Top 3 AI Stocks to Invest $1,000 in and Hold for the Long Term

It’s evident that artificial intelligence (AI) is not only a sensation in the stock market but also an extraordinary innovation that will impact the world in numerous ways. As indicated by a PricewaterhouseCoopers (PWC) study, AI could contribute over $15 trillion in economic value to the global economy by 2030.

Finding and retaining the companies propelling AI’s growth could potentially yield significant returns for long-term investors. That’s why I made it my goal to locate them. While future outcomes are uncertain, today’s top contenders seem to be Nvidia (NVDA 4.97%), Alphabet (GOOGL 0.86%) (GOOGL 0.86%), and Super Micro Computer (SMCI -0.66%) as three leading companies to invest in.

Moreover, if you have some extra funds that you don’t need for immediate expenses, you can acquire any of the three stocks for under $1,000, providing you with access to solid long-term opportunities.

Below, I’ll elucidate the investment rationale for each stock.

1. The predominant influence in AI chips

Nvidia was one of the top-performing stocks in 2023, and it rightfully received accolades. The company’s AI chips have become the unrivaled industry leader, capturing a commanding market share as high as 90%. According to Deloitte, the AI chip market could expand to between $110 billion and $400 billion by 2027. This signals tremendous growth for the dominant player, which has achieved “just” $45 billion in companywide sales over the past year.

Even if competitors like AMD erode Nvidia’s market share, Nvidia’s revenue is likely to continue growing for years, unless there is an unforeseen and catastrophic collapse. This growth outlook helps to explain why the stock can continue performing well despite having surged 350% over the past three years.

Analysts project that long-term earnings will grow at a compound annual rate of 42% due to the growth of artificial intelligence, making Nvidia’s current forward P/E of 51 a reasonably attractive price, especially for investors planning to purchase and hold the stock to capitalize on AI’s potential.

2. Alphabet possesses a data gold mine

If computing is one half of the AI coin, data, on which AI models are trained, would be the other. Arguably, no company is better at collecting data than Alphabet, which owns and operates the world’s two most visited websites, Google Search and YouTube. They collectively garnered 280 billion visits in November alone, compared to 18 billion for the third-place website.

Alphabet is capturing every visit to its websites. Every search, click, and video view. It uses this data to sell advertisements, which is how Alphabet generates most of its revenue and profit. It also positions Alphabet as the leading authority to leverage its data with AI to enhance advertising or create and sell its AI products, including ChatGPT competitor Bard.

Investors can confidently hold Alphabet for its advertising business alone, which continues to display impressive growth despite its size. Ad revenue increased by 11% year-over-year in Q4, reaching an impressive $65.5 billion. It’s a lucrative revenue source that generates tens of billions of dollars in free cash flow annually for Alphabet. Management’s use of that cash to repurchase shares and boost earnings per share provides the stock with a strong long-term foundation. Additionally, the potential for AI innovation from within Alphabet presents investors with potential upside.

3. A fundamental ally for businesses investing in AI

Perhaps not as well-known as the aforementioned companies, but do not underestimate Super Micro Computer. The company constructs modular server systems for corporations. Designing a computer system for AI or other high-tech applications is not as simple as picking it out at the store and following the instructions. Most companies do not want to (or know how to) build their systems. Super Micro Computer’s exclusive hardware and expertise offer its customers a solution.

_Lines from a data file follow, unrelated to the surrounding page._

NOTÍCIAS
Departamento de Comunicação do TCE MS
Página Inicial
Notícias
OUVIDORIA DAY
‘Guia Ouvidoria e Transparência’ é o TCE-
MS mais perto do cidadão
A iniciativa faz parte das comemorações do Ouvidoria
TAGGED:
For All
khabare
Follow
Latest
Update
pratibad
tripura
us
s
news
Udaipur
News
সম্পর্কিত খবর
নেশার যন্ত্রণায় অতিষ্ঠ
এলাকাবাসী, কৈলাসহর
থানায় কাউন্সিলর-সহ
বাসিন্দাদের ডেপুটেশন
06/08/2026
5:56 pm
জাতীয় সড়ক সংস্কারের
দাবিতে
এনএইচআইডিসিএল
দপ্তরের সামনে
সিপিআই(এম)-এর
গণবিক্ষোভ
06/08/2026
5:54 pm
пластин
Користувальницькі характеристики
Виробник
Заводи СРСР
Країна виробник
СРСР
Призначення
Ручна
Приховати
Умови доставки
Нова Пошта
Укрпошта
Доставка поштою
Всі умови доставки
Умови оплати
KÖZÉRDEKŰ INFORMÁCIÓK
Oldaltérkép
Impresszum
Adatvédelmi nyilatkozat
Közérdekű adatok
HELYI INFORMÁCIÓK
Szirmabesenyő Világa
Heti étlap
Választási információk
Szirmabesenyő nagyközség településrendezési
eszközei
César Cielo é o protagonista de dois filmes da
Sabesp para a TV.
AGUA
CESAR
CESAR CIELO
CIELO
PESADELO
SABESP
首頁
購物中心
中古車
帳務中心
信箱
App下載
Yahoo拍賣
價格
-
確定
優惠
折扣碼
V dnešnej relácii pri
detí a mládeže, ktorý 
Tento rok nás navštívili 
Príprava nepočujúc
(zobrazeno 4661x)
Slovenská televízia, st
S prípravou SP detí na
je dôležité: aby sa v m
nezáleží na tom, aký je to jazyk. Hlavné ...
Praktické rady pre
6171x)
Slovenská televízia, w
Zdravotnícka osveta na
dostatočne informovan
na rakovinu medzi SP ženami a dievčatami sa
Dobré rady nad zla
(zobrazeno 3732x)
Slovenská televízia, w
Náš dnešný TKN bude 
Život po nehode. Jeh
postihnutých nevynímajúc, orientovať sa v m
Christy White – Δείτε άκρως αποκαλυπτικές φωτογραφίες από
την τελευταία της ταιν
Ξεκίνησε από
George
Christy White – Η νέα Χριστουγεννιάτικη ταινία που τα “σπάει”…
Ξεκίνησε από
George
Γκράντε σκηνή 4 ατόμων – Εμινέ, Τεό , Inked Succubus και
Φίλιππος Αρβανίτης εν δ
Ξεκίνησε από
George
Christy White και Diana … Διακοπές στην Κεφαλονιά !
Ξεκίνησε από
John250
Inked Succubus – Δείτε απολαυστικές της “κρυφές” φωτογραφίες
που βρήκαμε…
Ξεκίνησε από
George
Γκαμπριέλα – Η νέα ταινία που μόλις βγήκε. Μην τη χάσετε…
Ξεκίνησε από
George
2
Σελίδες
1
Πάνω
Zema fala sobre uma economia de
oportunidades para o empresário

Super Micro Computer benefits from a positive reputation in the tech industry; it has been operating since the early 1990s when corporate computing began gaining momentum. Furthermore, AI has recently propelled Super Micro Computer’s growth to new heights. Its Q2 revenue for fiscal year 2024 surged by 103% year-over-year to $3.66 billion. Its 73% growth over Q1 revenue indicates that AI’s impact on its business may still be in the early stages. Companies are turning to Super Micro Computer to swiftly and efficiently get AI systems up and running.

The company’s clear AI momentum prompted a significant leap in the stock price after its Q2 earnings, but the stock could still have room to grow over the long term. The market is valuing the stock at 27 times forward earnings, and analysts project a 25% long-term earnings growth (estimates may be revised upwards after such a strong Q2). That represents a PEG ratio of just over 1, suggesting that the stock is undervalued given its anticipated growth. Of course, nothing is guaranteed. Nevertheless, it seems that Super Micro Computer’s reputation is securing AI-related business, indicating favorable returns on investment in the future if AI continues to deliver on its potential.

Suzanne Frey, an executive at Alphabet, is a member of The Motley Fool’s board of directors. Justin Pope has no position in any of the stocks mentioned. The Motley Fool has positions in and recommends Advanced Micro Devices, Alphabet, and Nvidia. The Motley Fool recommends Super Micro Computer. The Motley Fool has a disclosure policy.